**EXCERPTED PASSAGE:**
________________________

Scikit-learn refers to machine learning algorithms as estimators. There are three different types of estimators: classifiers, regressors, and transformers. The inheritance of the second class determines what kind of estimator the model represents. We’ll divide the estimators into two groups based on their interface. These two groups are predictors and transformers, and in this blog, we’ll discuss Predictors.
Predictors: classifiers and regressors
As the name suggests, predictors are models that make predictions. There are two main methods: Fit (X, y): trains/fit the object to the feature matrix X and label vector y and Predict (X): makes predictions on the passed data set X.
Code :
from sklearn.linear_model import LinearRegression
# create model and train/fit
model = LinearRegression()
model.fit(X, y)
# predict label values on X
y_pred = model.predict(X)
print(y_pred)
print("shape of the prediction array: {}".format(y_pred.shape))
print("shape of the training set: {}".format(X.shape))
There is one thing to note that the output of predict(X) is a NumPy array of one dimension.

________________________

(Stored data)
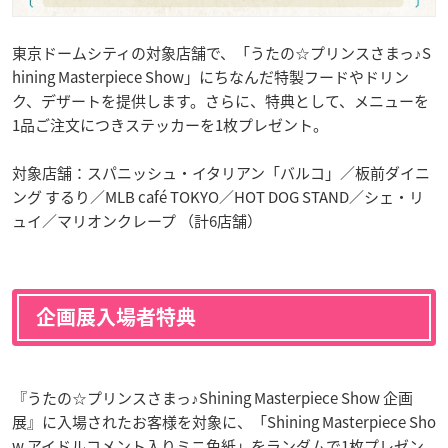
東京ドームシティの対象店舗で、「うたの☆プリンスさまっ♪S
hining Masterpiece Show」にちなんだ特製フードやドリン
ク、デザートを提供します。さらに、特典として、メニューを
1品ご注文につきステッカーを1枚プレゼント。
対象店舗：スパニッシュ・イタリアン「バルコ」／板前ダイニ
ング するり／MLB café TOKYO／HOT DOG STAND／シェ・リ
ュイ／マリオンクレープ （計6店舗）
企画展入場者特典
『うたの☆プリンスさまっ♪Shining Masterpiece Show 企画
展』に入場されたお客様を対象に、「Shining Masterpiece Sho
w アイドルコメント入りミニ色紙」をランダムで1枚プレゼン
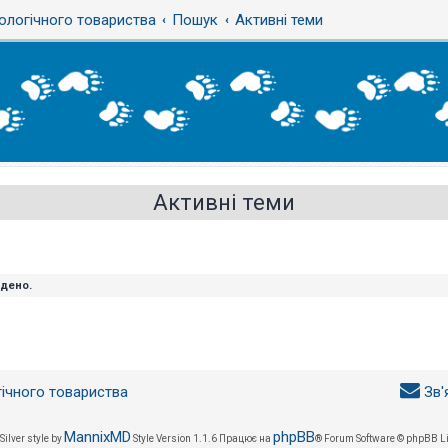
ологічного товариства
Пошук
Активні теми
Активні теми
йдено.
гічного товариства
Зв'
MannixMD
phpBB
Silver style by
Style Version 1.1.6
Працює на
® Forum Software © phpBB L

________________________

**PROBLEMS TO WORK ON:**
[A] In the scikit-learn predictors post, switch "one dimension" to "a single dimension" and write out the stretch from "model.fit(X, y)" through "of one dimension." with that change.
[B] Pick up the scikit-learn predictors post after its last sentence and continue it.

**RESPONSES:**
[A]
model.fit(X, y)
# predict label values on X
y_pred = model.predict(X)
print(y_pred)
print("shape of the prediction array: {}".format(y_pred.shape))
print("shape of the training set: {}".format(X.shape))
There is one thing to note that the output of predict(X) is a NumPy array of a single dimension.

[B]
Pipelines
Before discussing feature unions, let’s first have a brief knowledge about Pipelines. As our analysis and workflow become more complicated, we need a tool that helps with scaling up. For example, suppose you need to apply multiple transformations to your data before using a supervised machine learning model. In that case, you can apply the transformations explicitly, creating intermediate variables of the transformed data. But this work is a little bit tiresome.
Here, the Pipelines approach helps prevent keeping track of intermediate transformations and scales up our code for more complicated analysis. Essentially, a pipeline is an estimator object that holds a series of transformers with a final estimator.
Code Example:
from sklearn.pipeline import Pipeline
from sklearn.preprocessing import PolynomialFeatures
# construct pipeline
scaler = StandardScaler()
poly_features = PolynomialFeatures(degree=2)
lin_reg = LinearRegression()
pipe = Pipeline([
('scaler', scaler),
('poly', poly_features),
('regressor', lin_reg)
])
Feature Union
A FeatureUnion is another tool for dealing with situations where your data requires different transformation processes for various features. Because in ColumnTransformer, processes feature separately and combine the results into a single feature matrix, but in feature union, it can handle more complex workflows where you need to use distinct transformers and estimators together before passing the complete feature matrix to a final estimator.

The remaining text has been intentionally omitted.